Preventative maintenance needed for low-mileage 2001 Volvo S60?

I have a 2001 Volvo S60. I bought it used in 2002 with 13,000 miles on it. I now have just over 45,000 miles on it. Everything is original - tires, timing belt, etc. It is stored in a garage and I generally drive it short distances a few times per week. It goes to the dealer for an oil change 2x/year. I am wondering about parts deteriorating due to time (not use). What kind of preventative maintenance should I be thinking about right now? Last oil change I asked this question and the mechanic said the tires were fine but I should think about replacing the timing belt. What do you all think?

It is very good that you do oil changes every 6 months, but there is much more to car maintenance than just oil changes. For example, the timing belt is now about 5 years overdue for replacement, on the basis of elapsed time. (Yes, there are elapsed time values for maintenance, as well as odometer mileage values, with a “whichever comes first” proviso.) When that belt snaps, your engine will sustain severe internal damage, so I suggest that you not delay any further with this maintenance.

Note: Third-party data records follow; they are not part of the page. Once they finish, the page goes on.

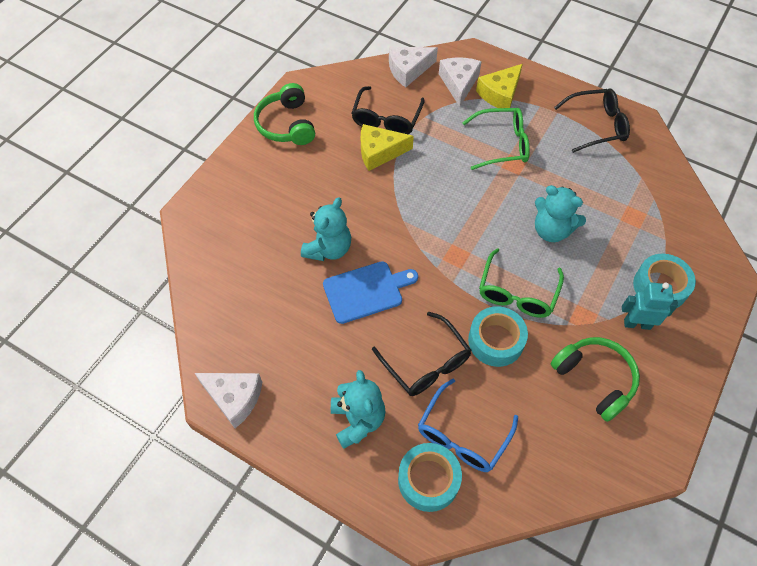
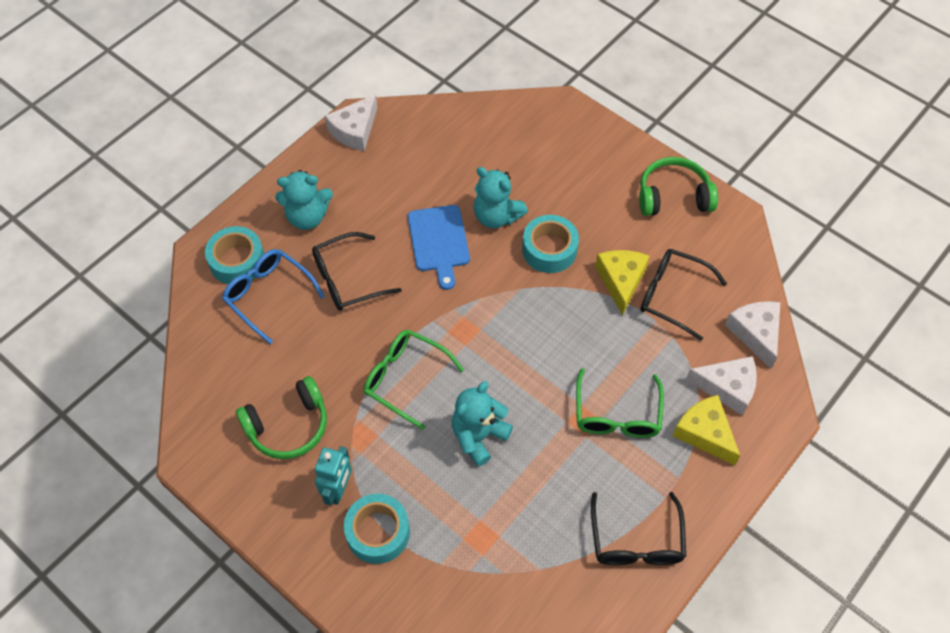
camera: 100 degrees right, 0 degrees up
turquoise tape [468,306,528,367] -> turquoise tape moved to [522,215,579,273]

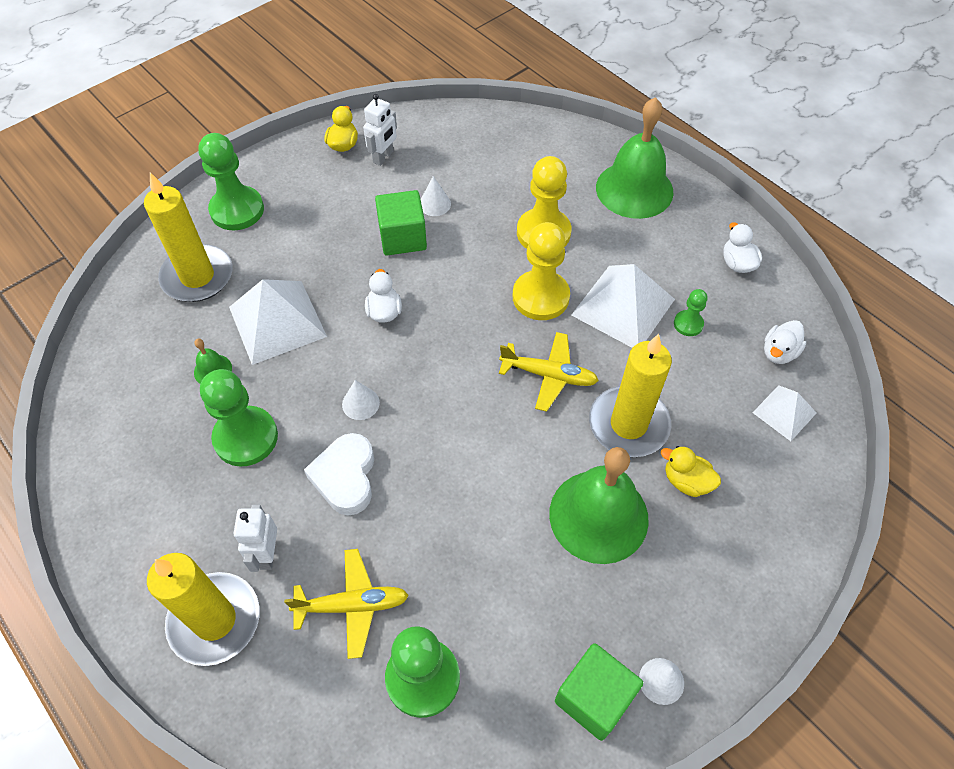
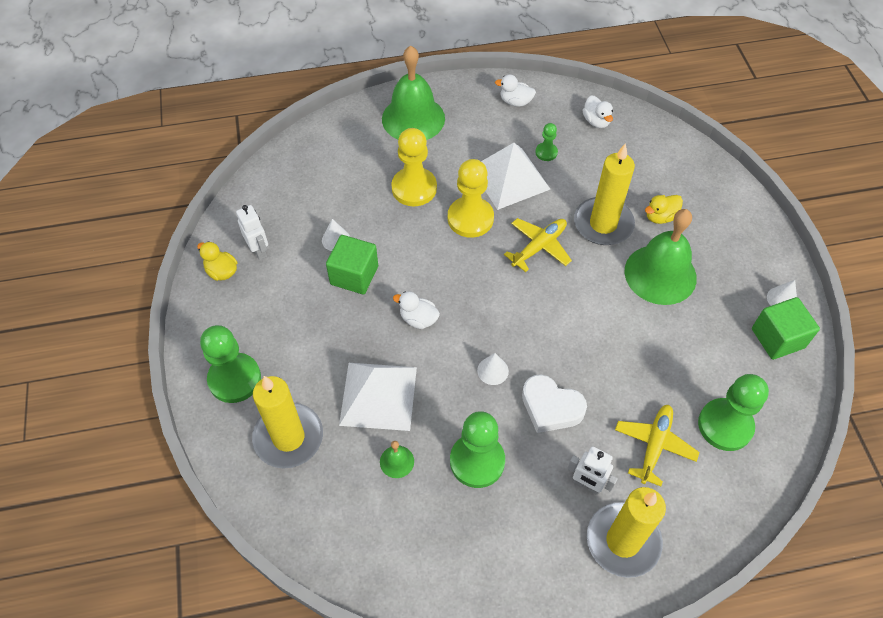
camera: 60 degrees left, 0 degrees up
white pyramid [752,385,817,441] -> none

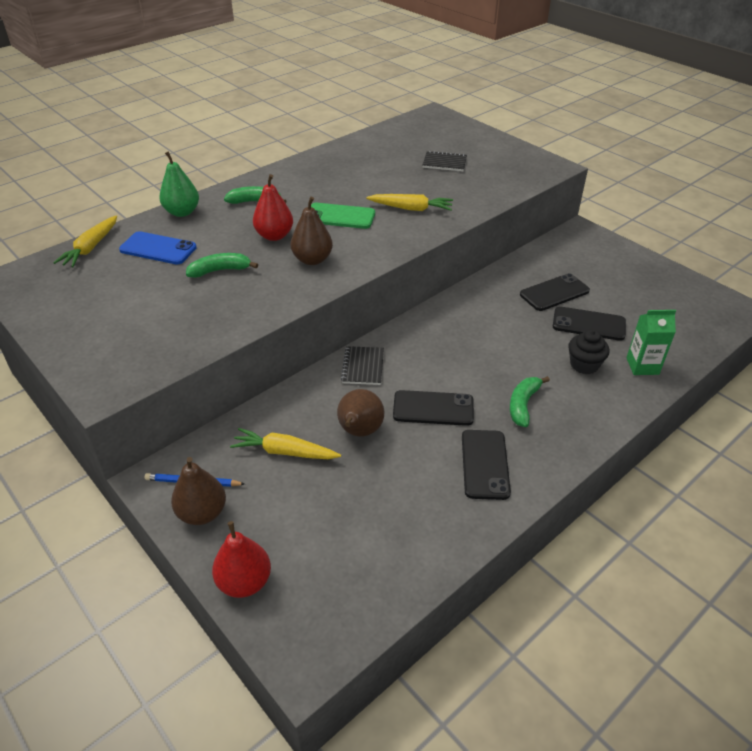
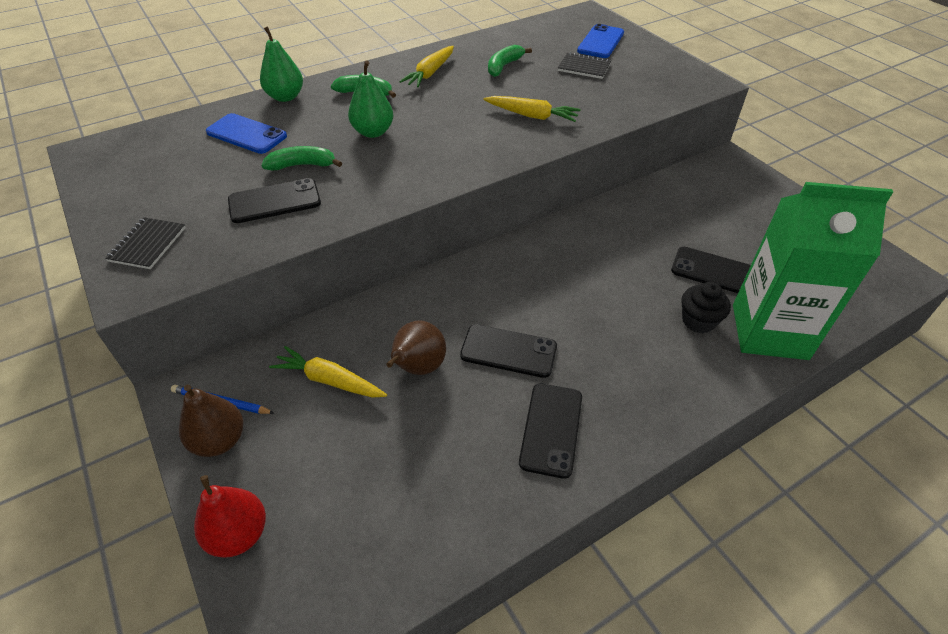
camera: 10 degrees right, 5 degrees up
yellow carrot [53,215,117,267] -> yellow carrot moved to [399,46,454,87]
red pear [253,174,293,241] -> green pear [348,60,393,138]
brown pear [291,197,333,265] -> none
green phone [311,203,375,229] -> none
black notebook [341,346,384,385] -> black notebook moved to [105,217,186,269]
green banana [510,376,550,427] -> green banana moved to [488,45,532,77]
black phone [520,273,590,311] -> black phone moved to [228,178,321,223]
green carton [626,310,676,375] -> green carton [733,182,893,360], size x2.09
none -> blue phone [577,24,624,58]

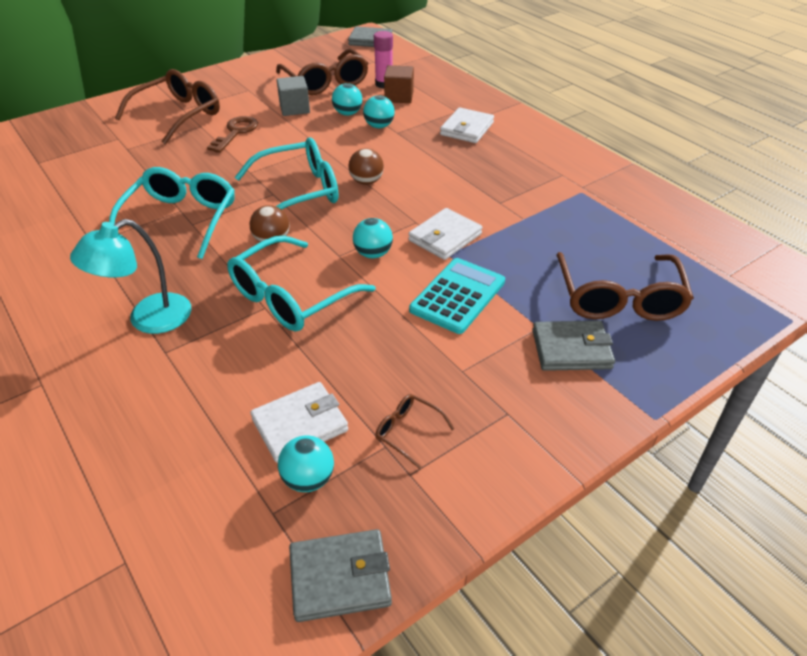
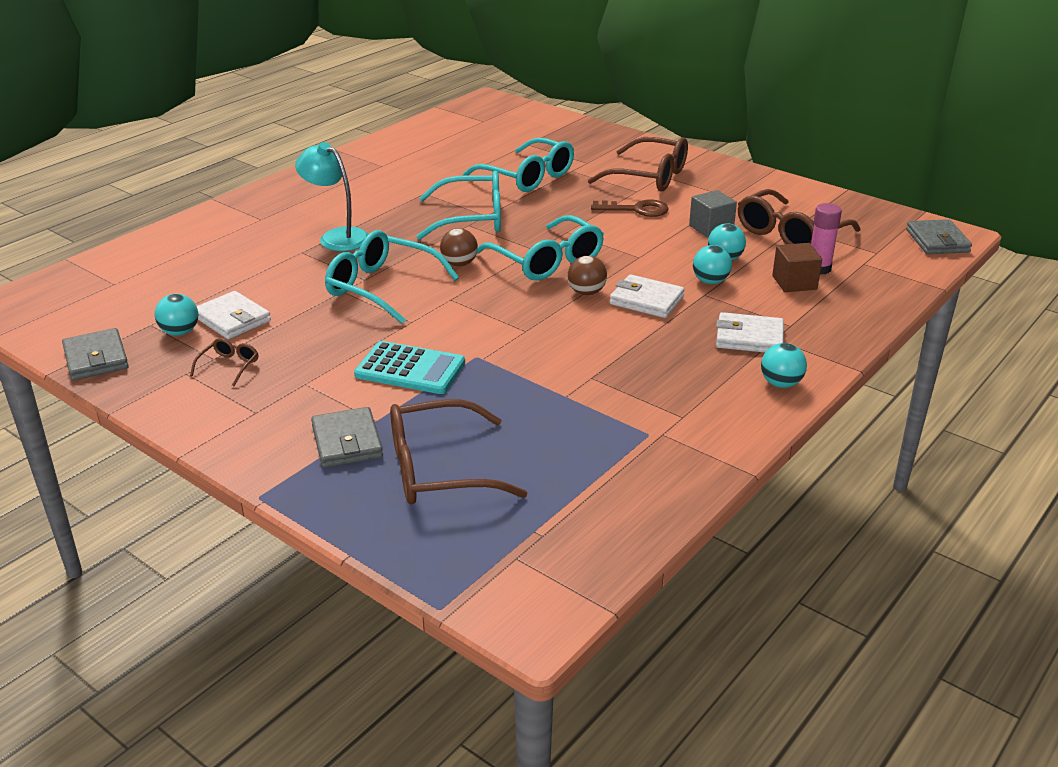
camera: 75 degrees right, 10 degrees down
turquoise ball [353,218,393,258] -> turquoise ball moved to [761,343,807,388]
white wallet [408,208,482,260] -> white wallet moved to [610,274,685,318]
none -> turquoise glasses [463,138,574,192]

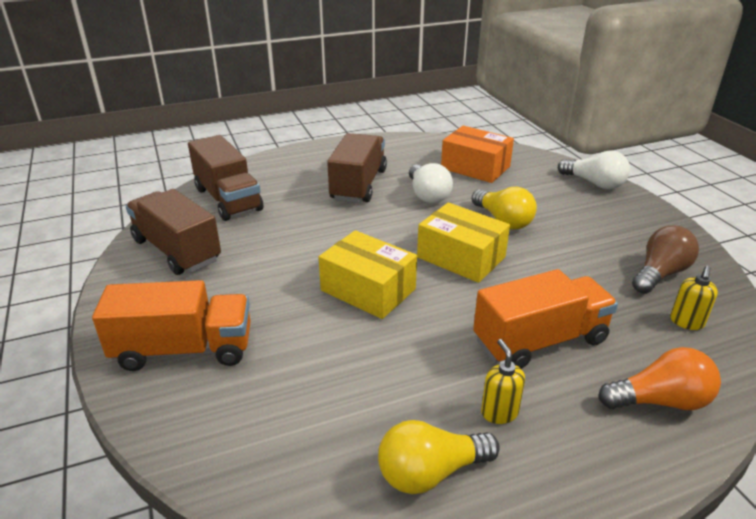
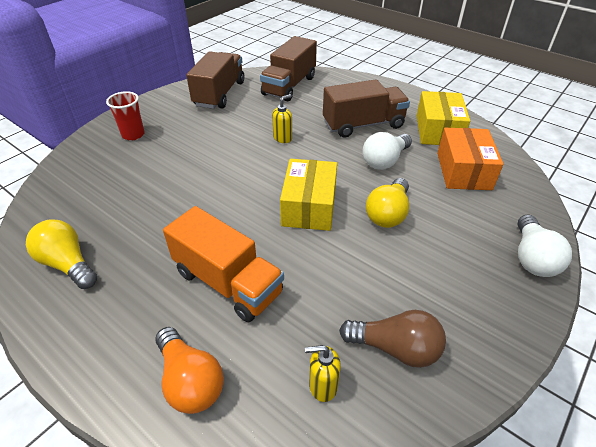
camera: 60 degrees right, 10 degrees up
orange truck [92,280,251,371] -> red cup [106,91,145,141]
yellow box [319,230,417,319] -> yellow box moved to [417,91,470,145]
yellow soap dispenser [481,339,525,424] -> yellow soap dispenser moved to [272,94,292,143]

What you really need to do is to open the Owner’s Manual to the section for vehicle maintenance. Then, look for the Severe Service maintenance schedule, as the type of driving that you do falls into the Severe Service category. See if you are up-to-date on all maintenance, on the basis of elapsed time. More than likely, since you have skipped the very important timing belt replacement, there will be other procedures that you have skipped. From now on, be sure that you adhere to the Severe Service maintenance schedule if you want to avoid costly repairs in the future.

If you do not have an Owner’s Manual, this is a perfect illustration of why you need one. E-bay is a good source for low-cost manuals.

My sister had a Volvo about the same age as yours. She neglected to replace the timing belt on her engine. When it snapped, eventually it cost in the range of $3000 to repair her engine. Personally I wouldn’t have put $500 into the car, but that’s another story.

The moral is, pay $700-800 for a timing belt now, or maybe $3000 to repair the engine later at the worst possible time. Your call. Good luck.

Tires that are 12+ years old should be replaced, even if they look fine. They harden with age and are less grippy in the wet.

Thanks! I have had a couple other things done to the car over the years too (new battery, tie rod, etc.)…luckily I keep ALL my service records. I’ll pull them out, along with my manual and see what needs doing (sounds like a timing belt for sure)! Appreciate the the help!

It might make sense to replace the serpentine belt and coolant when the timing belt is replaced. You probably have to drain the coolant anyway.

Oh, and its not uncommon to get 12 years out of the battery in the S60 - its in the trunk. So don’t sweat that one.

Well, somehow my previous post did not post. Anyway, I would get the timing belt done. Go to a good Volvo dealer, its something you want done right. Beyond that:

  • spark plugs
  • engine thermostat, which will also get the coolant replaced
  • engine and cabin air filters
  • have the brake pads and rotors inspected for rust, sometime just put new one’s on.
  • windshield wipers will dry out
  • if your car has a fuel line filter, swap it out
  • get the Haynes repair manual for the S60

A lot of these things you can do yourself, if you are so inclined. Call IPD USA in Portland, OR for their advice, they are a major Volvo parts supplier in North America. Most of their guys drive and work on their own Volvo’s.

Don’t forget to polish/wax the car twice a year. This is a car that will run 500,00 miles and easily 20 years. You will have a great looking classic car. Plus, at some point, with low milage, it will start appreciating in value.

Oh, big one, have the brake fluid replaced - at the same time, get the rubber brake hoses in the wheel wells replaced (around $12 each).

Lastly, sign up for the Swedespeed forum, lots of good advice to be gotten from there. Many of the people on that forum are serious Volvo gear heads that work on their own Volvo’s.

Also more likely to fail unexpectedly.

Do you really need that car?  It seems you seldom drive it.  Maybe you would be better off selling it and living with one less car.  Remember with one less car, you save worrying about it and maybe you  can afford a better car.

One less car may be no car.
I have one car and drive it ~4000 miles a year, but it’s still an essential tool for me.